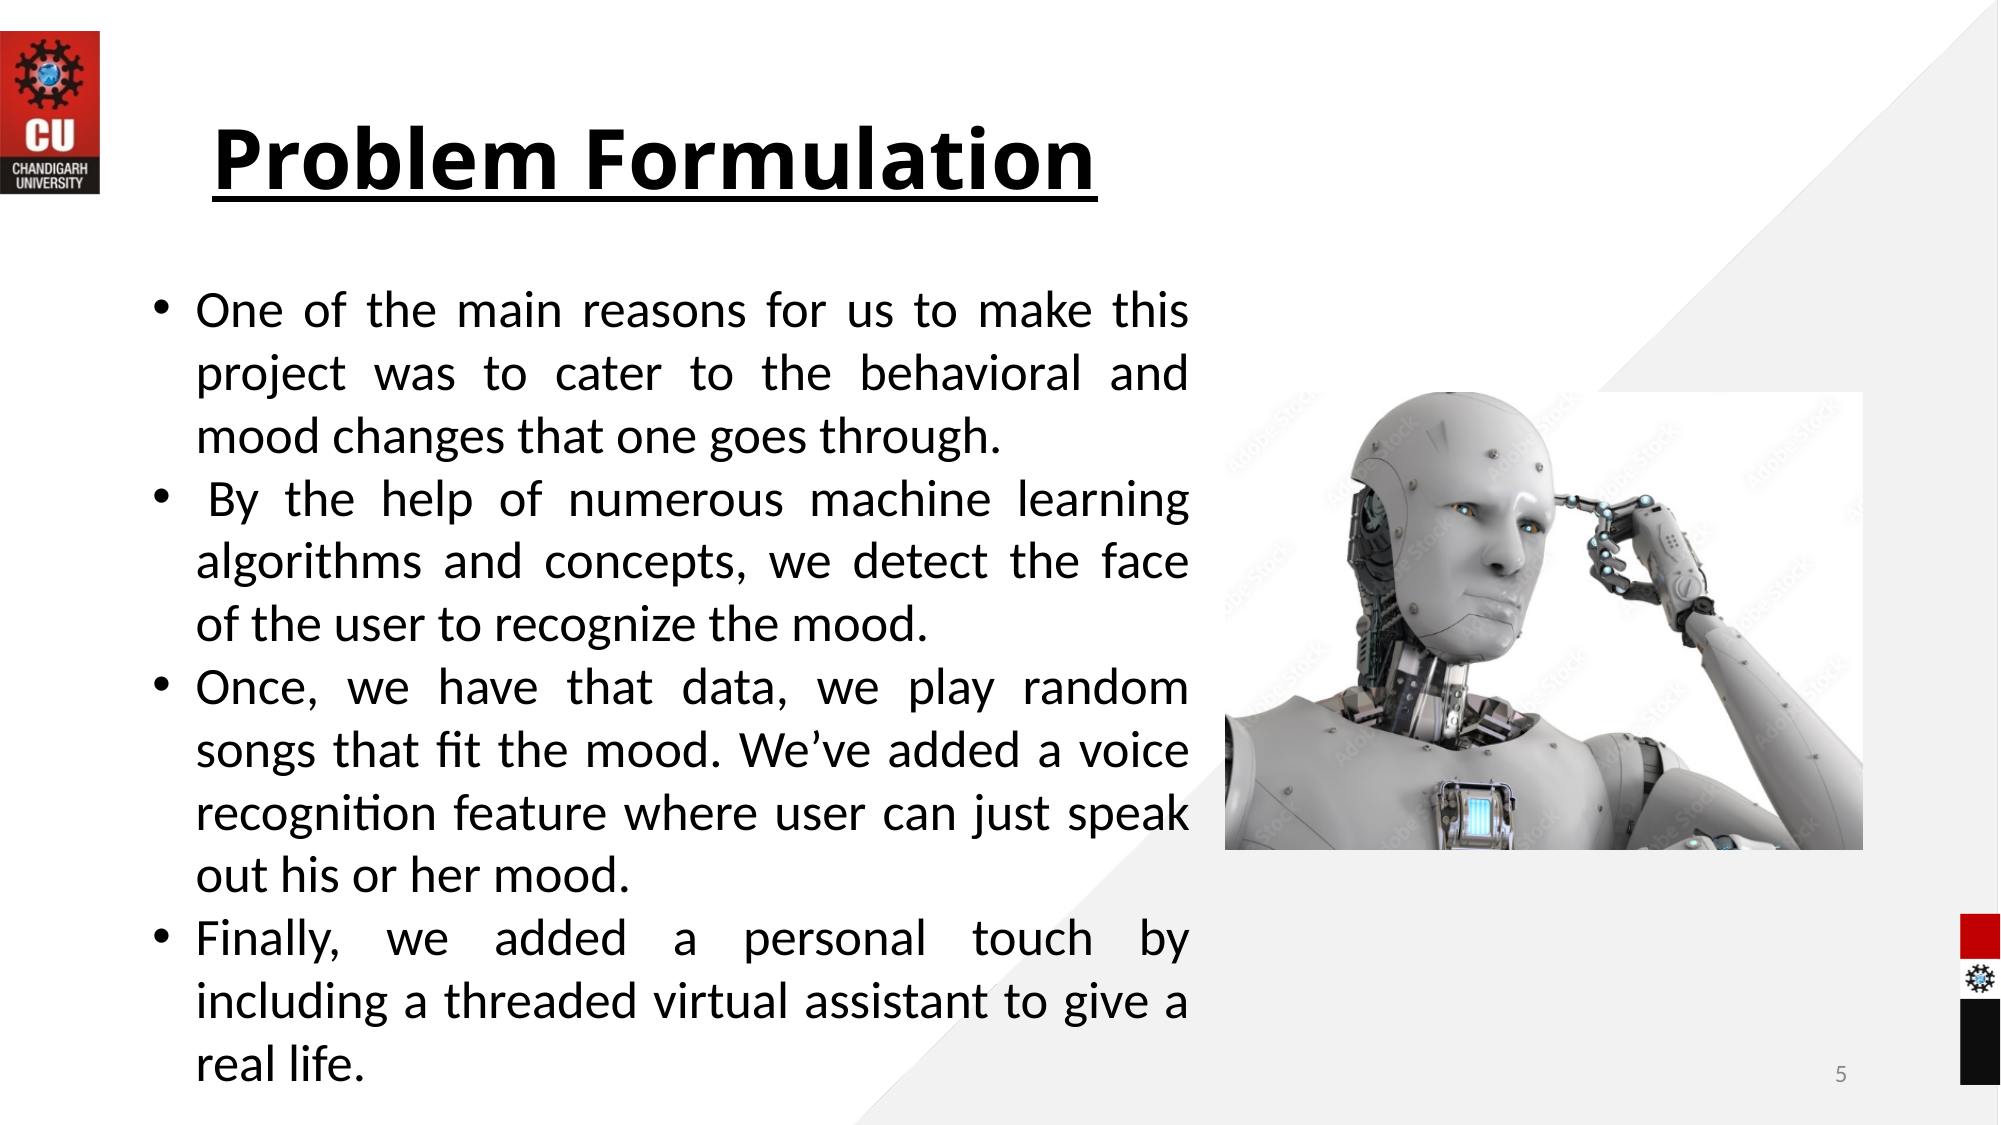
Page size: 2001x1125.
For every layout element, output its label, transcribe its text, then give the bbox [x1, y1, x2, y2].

picture [0, 0, 2001, 1125]
slide_number 5 [1412, 1042, 1863, 1103]
list One of the main reasons for us to make this project was to cater to the behavioral and mood changes that one goes through. By the help of numerous machine learning algorithms and concepts, we detect the face of the user to recognize the mood. Once, we have that data, we play random songs that fit the mood. We’ve added a voice recognition feature where user can just speak out his or her mood. Finally, we added a personal touch by including a threaded virtual assistant to give a real life. [137, 267, 1206, 1103]
text_box Problem Formulation [197, 98, 1863, 214]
━━━━
Nothing but the records, repeated exactly and stripped of pictures, should appear in the answer.

Page size: 2001x1125.
For every layout element, output its label, transcribe its text, then give the bbox [x1, y1, x2, y2].

picture [0, 0, 2001, 1125]
slide_number 5 [1412, 1042, 1863, 1103]
list One of the main reasons for us to make this project was to cater to the behavioral and mood changes that one goes through. By the help of numerous machine learning algorithms and concepts, we detect the face of the user to recognize the mood. Once, we have that data, we play random songs that fit the mood. We’ve added a voice recognition feature where user can just speak out his or her mood. Finally, we added a personal touch by including a threaded virtual assistant to give a real life. [137, 267, 1206, 1103]
text_box Problem Formulation [197, 98, 1863, 214]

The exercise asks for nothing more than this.